Lynn and I had a wander around Toledo. That’s the only way to approach it—as a wander— because there isn’t one straight street that runs for more than a city block.  Here is a photo of our battered map we consulted seven times a day, and still managed to get turned around:

Toledo is on a hill on a peninsula, so it made a great fortress in its day.  There’s a medieval wall surrounding it, occasionally punctuated by imposing gates:

We passed bakeries with marzipan and something baked that looked like a squid:

“It’s never a squid!” Lynn remarked. “What city would have a squid as a mascot?  We’re nowhere near the sea, either.”  We later learned it was a dragon, but I prefer to continue believing it’s a squid.

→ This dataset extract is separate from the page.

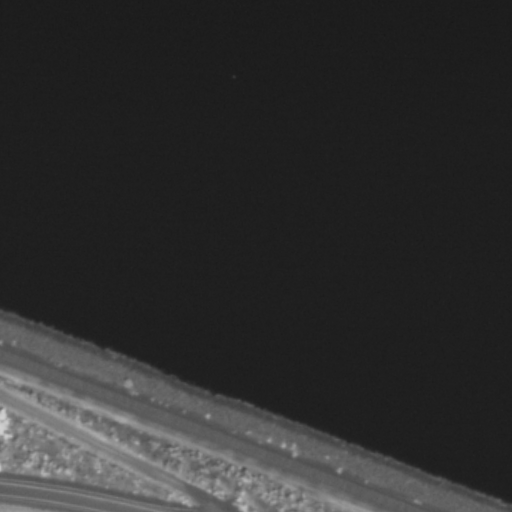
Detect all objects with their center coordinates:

“I’ve got to buy one,” I insisted, “They’re so beautiful!”

“They’re 40 quid,” Lynn pointed out, using the British slang for a pound.  Ah, maybe not.

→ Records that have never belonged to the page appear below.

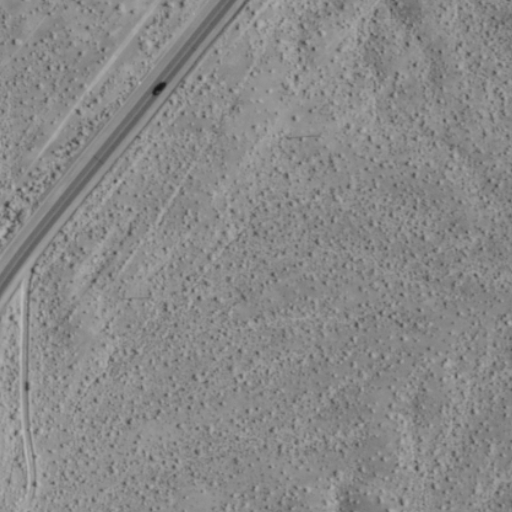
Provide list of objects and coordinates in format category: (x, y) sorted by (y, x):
road: (115, 139)
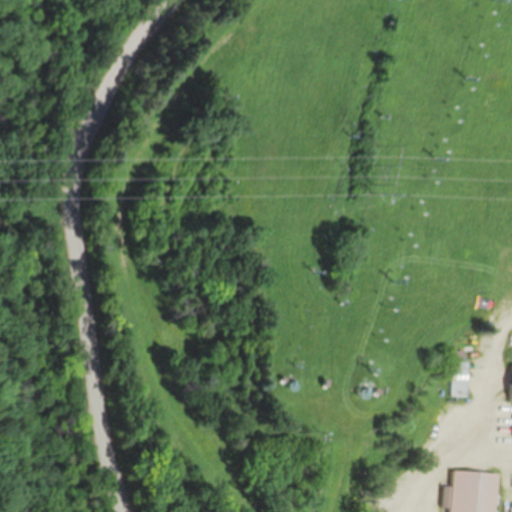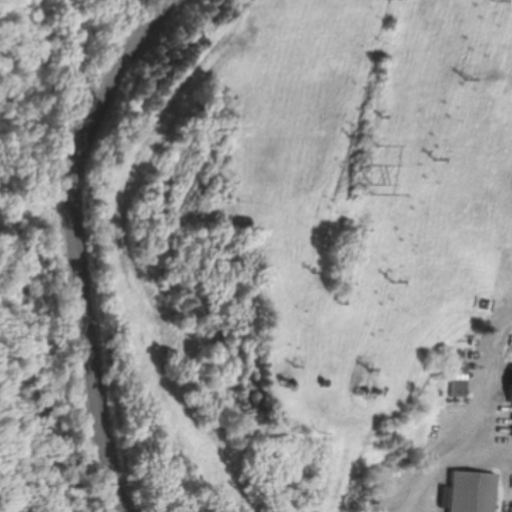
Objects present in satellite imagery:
aerialway pylon: (459, 79)
aerialway pylon: (344, 135)
aerialway pylon: (430, 160)
power tower: (373, 189)
road: (60, 244)
ski resort: (327, 260)
aerialway pylon: (306, 271)
aerialway pylon: (385, 281)
road: (492, 360)
aerialway pylon: (279, 362)
road: (481, 448)
road: (442, 459)
building: (472, 492)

We passed shops full of swords, knives, scissors, and everything else that is sharp.  Sharp instruments are one thing Toledo is known for.  I made a note to buy Vince a good knife and also purchase swords for my nephews, who are three and seven years old.  Let you think I’m out to help them murder each other, there were plenty of wooden and foam varieties on offer.

Toledo is also famous for damascene, a craft in which gold wire is worked into a black background to make plates, jewelry, and knick knacks.  It was spectacular to see shop windows full of it.

We accidentally found the main square, which had a Burger King with a bathroom. You had to buy something in order to get the code to use it.  By now it was after noon so I didn’t mind snarfing down a small cheeseburger while Lynn tried a mango shake.  A mango shake—it sounded so exotic and healthy, but according to Lynn it was mainly just sugary.

Toledo, like Granada, had a “touristic trolley.”  This one was easier to buy tickets for and board, so in five minutes off we went.  The trolley couldn’t navigate the narrow lanes of Toledo central, so it exited one of the city gates and stopped to let us off for scenic views from across the river.  It really is a romantically beautiful city, and the sky even cleared on one side for a few minutes.

We worked up an appetite saying, “Ooh” and “Aah” so we walked into the first restaurant off the main square that we saw.  I don’t remember what Lynn had, but this would be the best meal I had on my entire trip.  I don’t even remember what my main course was, but the starter was venison carpaccio, and it was fantastic.

I never knew that venison could be so tender, so flavorful. Maybe the title of our map, “Toledo: Capital Española de la Gastronomía,” wasn’t just marketing bluff speak.

I had wondered how we would fill four days in Toledo.  There were no world-famous attractions there like in Madrid or Granada.

I needn’t have worried. The map offered 29 attractions, and we made it to 13 of them. This afternoon, after my cosmic experience with venison, we chose to visit the Cathedral.  Even though it was far and away the most massive building in the city and had a stupendously tall tower that could be seen from most vantage points, it took us the better part of an hour to find the entry.

It was worth the effort.  We spent hours there; my favorite thing was the dozens of grotesques carved in wood that lined the seats where the big wigs used to sit.  The one-eyed one was particularly creepy.

There was nothing about them on audio guide, which mainly went on about the architectural features and historical dates. If I knew I could remember any of it, it could be really interesting, but after touring dozens of churches in the last few weeks I knew it would all be a blur.